Saudi Arabia says it's waging a "war of minds" against extremist ideology, alongside the fierce security crackdown that has killed or arrested many al Qaeda leaders over the past six years. To do so, the kingdom plans to expand a broad public campaign aimed at preventing young people from being drawn to radicalism.
"We are working on the men of the future," Abdulrahman Alhadlaq, general director of the Interior Ministry's Ideological Security Directorate, told The Associated Press. Islamic summer camps are a key part of the program, attended by thousands of families who consult with government-backed clerics instilling what Saudi authorities call a moderate message.
The teachings at the camps are still ultraconservative, in line with the kingdom's strict Wahhabi interpretation of Islam - but the clerics drill the message that youth should turn to approved religious authorities for guidance, not radical preachers. For example, on the issue of jihad, or holy war, they teach that it can only be waged on the orders of the head of state.
"It is ... essentially about obedience, loyalty and recognition of authority," said Christopher Boucek, an associate at Washington's Carnegie Endowment for International Peace, who has studied the camp programs. "That is what is stressed over and over again in these programs: Loyalty to the state and recognition that there are certain correct and qualified sources to follow."
Boucek said it will take a long time to evaluate the programs' effectiveness. "In many ways, these are generational projects," he said. The kingdom's emphasis on ideological campaigns is a stark change from the defensive stance it took immediately after the September 11, 2001 attacks in the United States. Fifteen of the 19 hijackers were Saudis, prompting a storm of criticism in the US that Saudi Arabia's Wahhabi thought fuelled radicalism. Saudi Arabia staunchly denied the existence of any radical trend on its soil, dismissing warnings of al Qaeda's influence.

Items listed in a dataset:
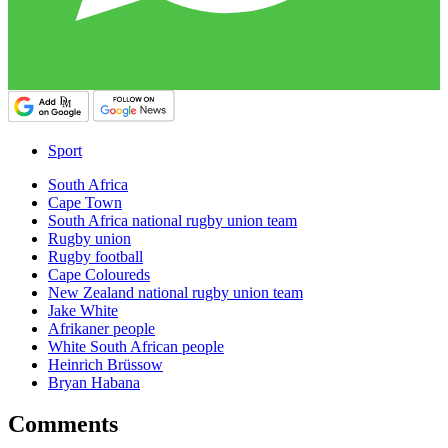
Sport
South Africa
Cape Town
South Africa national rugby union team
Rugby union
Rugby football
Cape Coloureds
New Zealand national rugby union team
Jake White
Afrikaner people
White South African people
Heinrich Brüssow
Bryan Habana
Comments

--

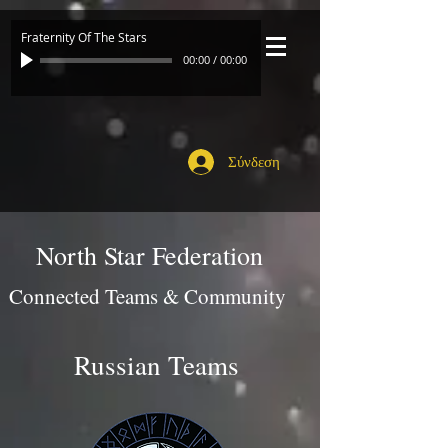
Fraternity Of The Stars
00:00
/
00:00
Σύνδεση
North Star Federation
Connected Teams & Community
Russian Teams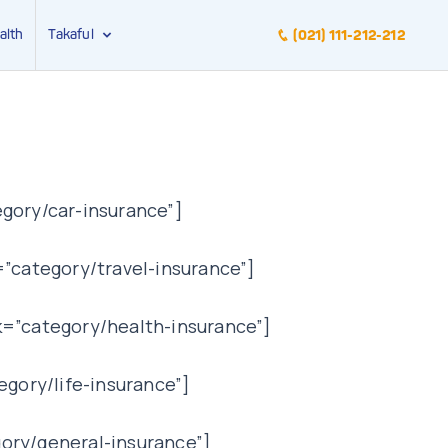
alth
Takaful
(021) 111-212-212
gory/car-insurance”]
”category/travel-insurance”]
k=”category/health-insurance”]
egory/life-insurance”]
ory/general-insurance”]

* * *

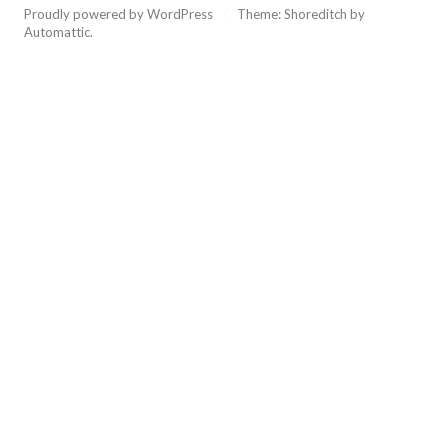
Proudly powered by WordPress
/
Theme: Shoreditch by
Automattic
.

*Work order:* Sum up the article on Saudi Arabia's campaign against extremist ideology in two sentences. You don't need the records for this.

*Task result:* Saudi Arabia plans to expand a public campaign, including Islamic summer camps with government-backed clerics, to keep young people from being drawn to radicalism, alongside a security crackdown that has killed or arrested many al Qaeda leaders. The camps' teachings remain ultraconservative but stress loyalty to the state and turning to approved religious authorities, a stark change from the kingdom's denial of any radical trend after the September 11, 2001 attacks.